Source document →
Norwest Bank Minnesota, N.A. v. Midwestern MacHinery Co.

481 N.W.2d 875 | Minn. Ct. App. | 1992

481 N.W.2d 875 (1992)

NORWEST BANK MINNESOTA, N.A., f/k/a Norwest Bank Midland, N.A., Respondent,
v.
MIDWESTERN MACHINERY CO., et al., Appellants.

No. C8-91-1750.

Court of Appeals of Minnesota.

March 10, 1992.
Review Denied May 15, 1992.

*877 Wendy J. Wildung, Michael A. Ponto, Faegre & Benson, Minneapolis, for respondent.

Richard Ihrig, Jonathan M. Bye, Helen Mary Hughesdon, Lindquist & Vennum, Minneapolis, for appellants.

Considered and decided by FORSBERG, P.J., and KLAPHAKE and DAVIES, JJ.

OPINION

FORSBERG, Judge.

Appellants Midwest Machinery Company (MMC) and its principal owner, Peter Platzer, brought this action claiming they were denied credit by respondent Norwest Bank (Bank) on the basis of Platzer's age, in violation of the Equal Credit Opportunity Act (ECOA). Appellants also claim the Bank breached promises to honor a $5,000,000 line of credit, with additional amounts available on an as needed basis, and to release certain security interests. The trial court granted the Bank's summary judgment motion on all counts. We affirm in part, reverse in part, and remand for trial on the merits of MMC's breach of contract claim.

FACTS

Platzer and Clarence O'Heron formed MMC in the early 1950's. The company bought and sold used industrial equipment, apparently quite profitably, as its main line of business. O'Heron died in 1983. After O'Heron's death, his estate requested Platzer buy out O'Heron's interest in MMC. Ernest Pierson, who at that time was the president of Norwest Midland Bank and a close personal friend of O'Heron, aggressively encouraged such a buy-sell agreement. MMC had a long banking history with Norwest Bank and its predecessors. In 1983, MMC had an $8,000,000 line of credit with the Bank.

Platzer, then age 68, claims to have agreed to the buy-sell plan only with assurances by the Bank that a line of credit of at least $5,000,000 would remain in place after his assumption of full ownership in MMC. In fact, a $5,000,000 line of credit remained in place until February 1986.

In December 1985, MMC began negotiations to purchase the manufacturing equipment and building of Brown Boveri Turbo Machinery, Inc. for $5,000,000. MMC would have required a short-term increase in its credit line to make the transaction. The application for the funds was refused by Norwest, specifically by Reginald Kroskin, a loan officer. During the two-year period preceding denial of the loan, MMC lost over $1,000,000. Norwest claims it refused the loan due to these losses and, among other things, lack of a viable succession plan in the face of Platzer's advanced age. Platzer claims the Bank simply denied his request because he was too old. Eventually, Platzer acted as a broker on the equipment, which was sold for $11,700,000. MMC claims the credit denial resulted in lost profits of approximately $5,700,000.

Records provided →
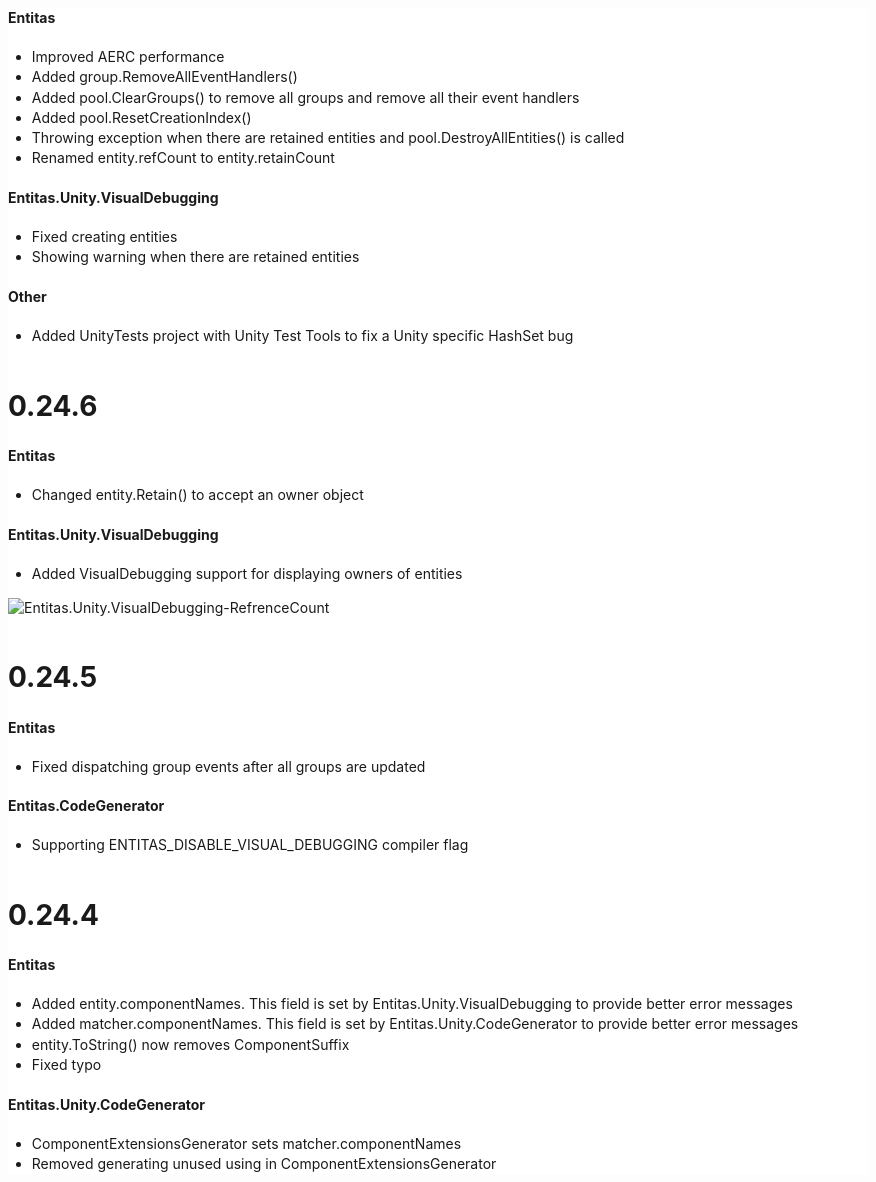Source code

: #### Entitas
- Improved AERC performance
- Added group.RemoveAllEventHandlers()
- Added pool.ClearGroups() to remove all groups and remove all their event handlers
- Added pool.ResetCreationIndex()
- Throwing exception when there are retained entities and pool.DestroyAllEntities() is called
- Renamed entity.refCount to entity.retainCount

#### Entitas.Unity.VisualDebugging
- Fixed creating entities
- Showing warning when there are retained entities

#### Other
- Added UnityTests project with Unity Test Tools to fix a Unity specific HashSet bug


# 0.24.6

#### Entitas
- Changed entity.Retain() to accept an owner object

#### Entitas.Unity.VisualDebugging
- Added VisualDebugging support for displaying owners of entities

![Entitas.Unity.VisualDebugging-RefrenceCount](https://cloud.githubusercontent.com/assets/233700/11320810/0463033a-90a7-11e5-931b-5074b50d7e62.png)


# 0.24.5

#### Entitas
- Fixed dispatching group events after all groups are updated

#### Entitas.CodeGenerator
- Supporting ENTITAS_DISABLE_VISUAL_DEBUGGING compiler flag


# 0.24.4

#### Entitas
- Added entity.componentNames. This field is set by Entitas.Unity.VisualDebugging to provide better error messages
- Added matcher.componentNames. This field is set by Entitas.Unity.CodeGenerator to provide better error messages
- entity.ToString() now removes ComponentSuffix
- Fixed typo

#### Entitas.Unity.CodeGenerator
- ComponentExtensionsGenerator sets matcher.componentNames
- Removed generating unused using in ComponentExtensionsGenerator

...

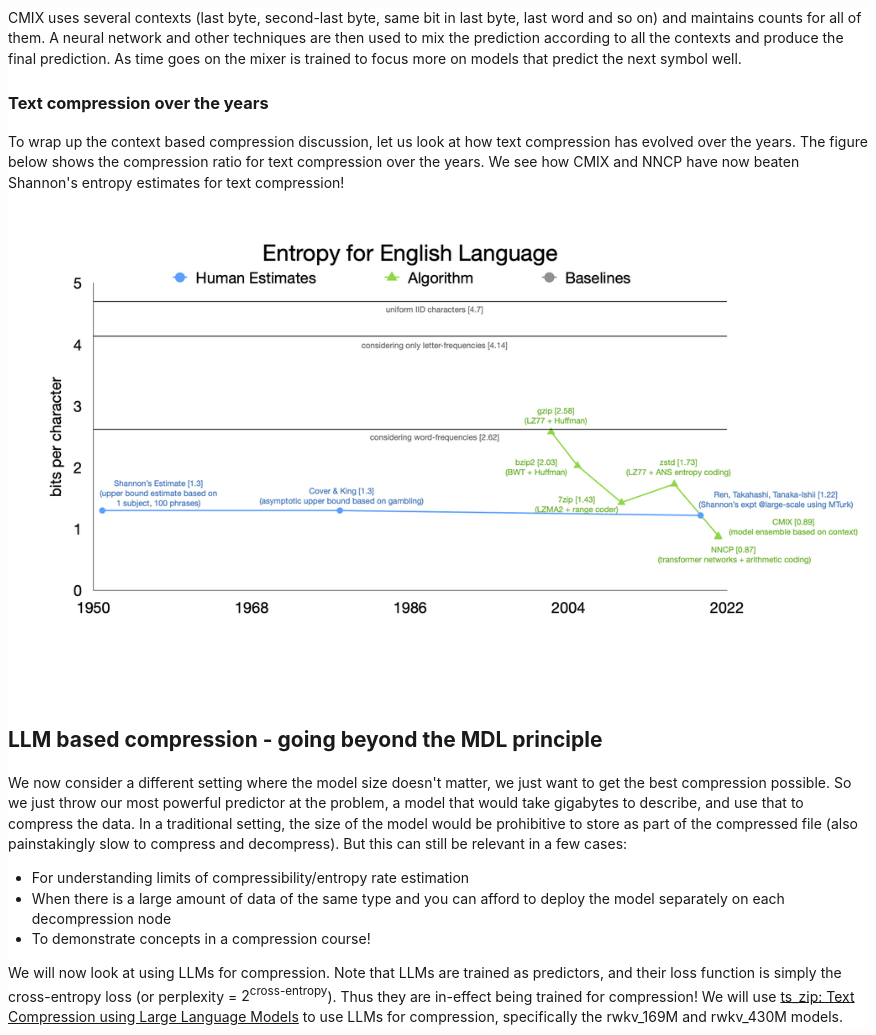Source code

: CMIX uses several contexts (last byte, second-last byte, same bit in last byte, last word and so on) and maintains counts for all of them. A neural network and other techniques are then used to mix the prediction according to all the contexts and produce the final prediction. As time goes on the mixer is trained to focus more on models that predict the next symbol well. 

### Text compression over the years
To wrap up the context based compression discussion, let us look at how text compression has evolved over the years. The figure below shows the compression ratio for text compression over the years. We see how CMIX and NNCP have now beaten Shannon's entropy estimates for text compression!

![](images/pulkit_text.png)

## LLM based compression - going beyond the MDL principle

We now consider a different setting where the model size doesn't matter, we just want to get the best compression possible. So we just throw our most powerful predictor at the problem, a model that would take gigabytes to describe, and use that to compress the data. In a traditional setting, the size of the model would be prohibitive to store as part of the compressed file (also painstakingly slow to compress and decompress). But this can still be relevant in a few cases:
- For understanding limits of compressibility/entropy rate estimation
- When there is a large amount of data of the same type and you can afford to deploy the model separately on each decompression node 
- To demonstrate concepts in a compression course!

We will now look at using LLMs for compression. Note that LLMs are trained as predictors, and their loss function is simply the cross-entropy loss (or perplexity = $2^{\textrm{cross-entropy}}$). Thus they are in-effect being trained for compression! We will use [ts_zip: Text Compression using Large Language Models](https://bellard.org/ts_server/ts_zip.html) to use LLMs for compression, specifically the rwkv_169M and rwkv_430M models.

Instruction A →
Extract the passage of the Norwest Bank court opinion running from "No. C8-91-1750." to "and DAVIES, JJ.", copied word for word.
Instruction B →
Write what comes next in the Norwest Bank court opinion, starting right after its final sentence.

Answer section A →
No. C8-91-1750.

Court of Appeals of Minnesota.

March 10, 1992.
Review Denied May 15, 1992.

*877 Wendy J. Wildung, Michael A. Ponto, Faegre & Benson, Minneapolis, for respondent.

Richard Ihrig, Jonathan M. Bye, Helen Mary Hughesdon, Lindquist & Vennum, Minneapolis, for appellants.

Considered and decided by FORSBERG, P.J., and KLAPHAKE and DAVIES, JJ.

Answer section B →
In February 1986, the Bank reduced MMC's credit line to $3,500,000. By December 1986, MMC's line of credit was down to $2,500,000. Additionally, the Bank requested certain mortgages and personal guarantees to collateralize the line of credit. Platzer executed these mortgages and guarantees as well as a $2,500,000 demand promissory note. The security agreement provided the additional collateral would be released if MMC reduced its indebtedness to the Bank to $1,000,000, reported net income before taxes of $175,000 or more for the fiscal year ending June 30, 1987, and reported a ratio of total liabilities to *878 tangible net worth plus subordinated debt of three to one or less as of June 30, 1987. MMC failed to timely meet the conditions. However, Platzer claims the Bank repeatedly told him this was a flexible deadline and so long as the conditions were met at some later date, it would still release the collateral. The conditions were not met until the end of fiscal year 1989, and the Bank refused to release the collateral.

The financial distress at MMC continued and Norwest transferred the MMC account to its loan support unit. The loan support unit is a division of the Bank dealing with troubled loans. Thereafter, Reginald Kroskin had no further authority over or dealings with the MMC account.

In 1990, MMC had an opportunity to purchase the equipment of Capital Gears, Inc. for $2,900,000. The Bank again refused to increase the credit line after an informal request. MMC brokered the equipment for approximately $5,000,000 and claims it lost profits of $1,700,000 as a result of the "refusal." Platzer claims the Bank again turned down the loan request due to age discrimination. The Bank has repeatedly denied this assertion, claiming the loan decision was based upon the poor earning history of MMC over the last four years. The age discrimination claims are supported by affidavits of Platzer and Donald Rittenhouse, controller of MMC.

The $1,000,000 principal on the demand note continued outstanding despite a number of requests by the Bank to pay it down. Interest payments on the principal have been made regularly and are current as of the time of hearing. On November 15, 1990, the Bank called the loan, payable by December 15, 1990. MMC refused payment and on December 18, 1990, the Bank commenced this collection action. MMC asserted its defenses and counterclaims in an answer denying liability while admitting the indebtedness. The Bank was granted summary judgment, and this appeal followed entry of that judgment.

ISSUES

1. Did the trial court err in concluding MMC's allegations of ECOA violations are time-barred by the statute of limitations?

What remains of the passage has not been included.